Первые аккорды произведения великого мастера Аррхассана уплыли в зал, заставляя всех замереть в ожидании. И почти сразу колготки отпустили кине, вызывая первые черты звукового узора, что Сиула наметила на этот концерт.
Зал школы был огромным и вмещал почти три сотни зрителей. Когда-нибудь, это не будет для нее проблемой. Но сейчас с таким количеством зрителе ей пока было не совладать. Зато можно было наложить один рисунок на весь зал. Что для обычной школьницы уже было невероятным достижением. Сам принцип плетения звукового узора был уровнем высших учебных заведений и в школе давался только в общих чертах. Но лично для нее наставник расщедрился и показал несколько приемов, чтобы победить на конкурсе полгода назад.

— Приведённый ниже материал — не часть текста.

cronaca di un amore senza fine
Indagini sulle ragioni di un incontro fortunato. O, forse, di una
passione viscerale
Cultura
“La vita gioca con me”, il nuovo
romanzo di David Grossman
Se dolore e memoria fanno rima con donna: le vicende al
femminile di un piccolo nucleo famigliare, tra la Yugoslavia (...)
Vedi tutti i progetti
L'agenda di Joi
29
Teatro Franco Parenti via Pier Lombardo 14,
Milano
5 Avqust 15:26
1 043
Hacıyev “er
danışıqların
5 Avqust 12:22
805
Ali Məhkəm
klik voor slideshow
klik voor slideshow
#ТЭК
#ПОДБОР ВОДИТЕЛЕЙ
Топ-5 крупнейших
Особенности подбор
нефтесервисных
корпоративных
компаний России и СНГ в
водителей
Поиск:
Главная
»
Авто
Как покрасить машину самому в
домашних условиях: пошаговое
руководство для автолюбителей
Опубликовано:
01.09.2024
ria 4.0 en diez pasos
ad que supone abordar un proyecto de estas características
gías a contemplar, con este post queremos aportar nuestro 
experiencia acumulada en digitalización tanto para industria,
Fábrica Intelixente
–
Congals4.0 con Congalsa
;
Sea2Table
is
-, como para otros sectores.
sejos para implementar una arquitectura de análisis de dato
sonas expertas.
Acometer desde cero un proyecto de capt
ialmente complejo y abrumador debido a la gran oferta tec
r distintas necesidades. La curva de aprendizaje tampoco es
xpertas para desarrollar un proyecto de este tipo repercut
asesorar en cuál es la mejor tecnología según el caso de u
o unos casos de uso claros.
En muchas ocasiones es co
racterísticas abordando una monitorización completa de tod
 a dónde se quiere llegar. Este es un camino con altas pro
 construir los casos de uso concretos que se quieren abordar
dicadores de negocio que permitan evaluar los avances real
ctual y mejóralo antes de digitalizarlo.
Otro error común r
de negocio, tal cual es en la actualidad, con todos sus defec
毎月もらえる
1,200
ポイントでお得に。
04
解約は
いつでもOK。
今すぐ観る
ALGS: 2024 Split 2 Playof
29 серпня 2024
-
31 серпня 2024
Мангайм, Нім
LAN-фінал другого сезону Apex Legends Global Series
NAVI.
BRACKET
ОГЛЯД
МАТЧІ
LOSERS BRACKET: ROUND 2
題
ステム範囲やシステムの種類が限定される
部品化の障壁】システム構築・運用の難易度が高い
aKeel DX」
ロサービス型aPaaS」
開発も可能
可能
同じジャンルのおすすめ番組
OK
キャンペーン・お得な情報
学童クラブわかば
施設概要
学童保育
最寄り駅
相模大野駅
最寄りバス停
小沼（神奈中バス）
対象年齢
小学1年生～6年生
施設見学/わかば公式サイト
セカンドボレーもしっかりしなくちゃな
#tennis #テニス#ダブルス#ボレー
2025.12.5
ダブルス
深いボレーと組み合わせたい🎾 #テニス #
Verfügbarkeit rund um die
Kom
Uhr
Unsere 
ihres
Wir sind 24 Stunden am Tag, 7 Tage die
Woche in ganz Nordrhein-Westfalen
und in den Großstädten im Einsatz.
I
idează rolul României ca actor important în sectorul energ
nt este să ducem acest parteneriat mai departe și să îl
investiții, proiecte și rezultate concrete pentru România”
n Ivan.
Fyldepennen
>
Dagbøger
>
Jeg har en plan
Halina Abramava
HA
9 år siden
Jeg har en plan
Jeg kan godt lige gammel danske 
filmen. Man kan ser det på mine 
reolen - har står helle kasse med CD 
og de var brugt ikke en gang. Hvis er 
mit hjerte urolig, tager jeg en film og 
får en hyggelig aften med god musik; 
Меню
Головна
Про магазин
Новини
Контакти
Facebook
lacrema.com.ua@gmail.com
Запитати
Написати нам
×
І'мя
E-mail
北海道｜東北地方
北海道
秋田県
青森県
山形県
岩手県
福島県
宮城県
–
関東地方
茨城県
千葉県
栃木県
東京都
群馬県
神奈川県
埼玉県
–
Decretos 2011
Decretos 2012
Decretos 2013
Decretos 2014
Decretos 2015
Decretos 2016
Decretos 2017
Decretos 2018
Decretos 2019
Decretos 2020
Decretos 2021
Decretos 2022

Сделал он это только потому что рядом с именем победителя всегда звучит имя и титул его наставника, с нескрываемой неохотой признавая личные достижения простолюдинки. Но все же, она была именно его ученицей. И он согласился с ее выбором произведения, хоть и не без сомнений и как всегда честно отработал с нею весь этап подготовки к концерту.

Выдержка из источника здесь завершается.